Workshops presented at your site are usually far more interactive and successful than webinars or online videos. These are the general steps followed for an on-site workshop; the actual days and topics are determined by the needs of the client.
Around 4-6 weeks in advance: Set the agenda, sign written proposal locking in date. Often several clients are considering a particular date. The first one who signs gets that date.
One week before workshop: The instructor sends the workshop files that include: instructions for installing R, RStudio, the R packages that we’ll use, detailed notes in R Markdown and PDF formats, example programs, exercise problems, and exercise solutions. Files are installed in the computer lab or distributed to participants to install on their laptops.

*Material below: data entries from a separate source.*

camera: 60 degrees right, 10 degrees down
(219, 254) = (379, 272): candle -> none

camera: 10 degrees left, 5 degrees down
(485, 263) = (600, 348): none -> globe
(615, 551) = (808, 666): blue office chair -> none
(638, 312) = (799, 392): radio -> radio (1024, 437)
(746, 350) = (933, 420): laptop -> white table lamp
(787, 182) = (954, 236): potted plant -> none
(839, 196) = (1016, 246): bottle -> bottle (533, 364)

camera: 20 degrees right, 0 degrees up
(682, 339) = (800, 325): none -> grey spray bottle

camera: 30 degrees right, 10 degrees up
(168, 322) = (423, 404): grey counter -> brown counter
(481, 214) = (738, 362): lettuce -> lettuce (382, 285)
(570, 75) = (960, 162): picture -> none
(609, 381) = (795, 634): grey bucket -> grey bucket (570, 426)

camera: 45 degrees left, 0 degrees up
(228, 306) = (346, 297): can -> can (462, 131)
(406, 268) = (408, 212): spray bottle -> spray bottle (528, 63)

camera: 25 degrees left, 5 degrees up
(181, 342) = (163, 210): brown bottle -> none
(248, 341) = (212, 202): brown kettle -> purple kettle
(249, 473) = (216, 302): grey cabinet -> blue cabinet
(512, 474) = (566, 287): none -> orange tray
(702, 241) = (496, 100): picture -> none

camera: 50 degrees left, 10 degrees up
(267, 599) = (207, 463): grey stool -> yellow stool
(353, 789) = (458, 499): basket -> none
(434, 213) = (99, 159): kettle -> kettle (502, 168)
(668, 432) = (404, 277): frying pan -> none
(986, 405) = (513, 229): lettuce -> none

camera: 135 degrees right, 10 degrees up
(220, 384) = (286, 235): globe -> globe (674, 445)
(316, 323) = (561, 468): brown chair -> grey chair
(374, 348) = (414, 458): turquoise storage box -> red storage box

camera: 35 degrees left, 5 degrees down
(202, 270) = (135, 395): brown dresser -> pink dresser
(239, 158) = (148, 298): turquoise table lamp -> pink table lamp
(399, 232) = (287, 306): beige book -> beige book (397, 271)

Monday before workshop: Meet on site with a system administrator to ensure files are all set up correctly. There’s often something missing, but it’s usually easy to fix in an hour or two in a computer lab. If there is no computer lab, we hold a “setup meeting” where everyone brings their laptops to test the installation.
Tuesday: First day of basic R training, 9:00 to 5:00 with an hour break for lunch. If laptop users were unable to set up in advance, we can start at 8:00 to do the installations. Tip: arrange for lunch on-site to avoid delays.
Wednesday: Second day of basic R training.
Thursday: Optional data management training. While optional, it’s such a fundamental topic that it’s generally taken by everyone. If the organization already has R experts, they often attend just this topic.
Friday: Second day of data management.
At End of the Workshop: Participants will have a short e-book (via R Markdown) on each topic, containing all the course code and output, as well as their own notes taken during the workshop. Participants will fill out a brief online survey reporting how they liked various aspects of the training. A report is available immediately afterward for management.
Following week: Participants send their questions to the instructor via email or, if it gets complicated, phone, or Skype. There is no limit on asking course-specific questions (no additional charge), but they tend to fade out after a week or two.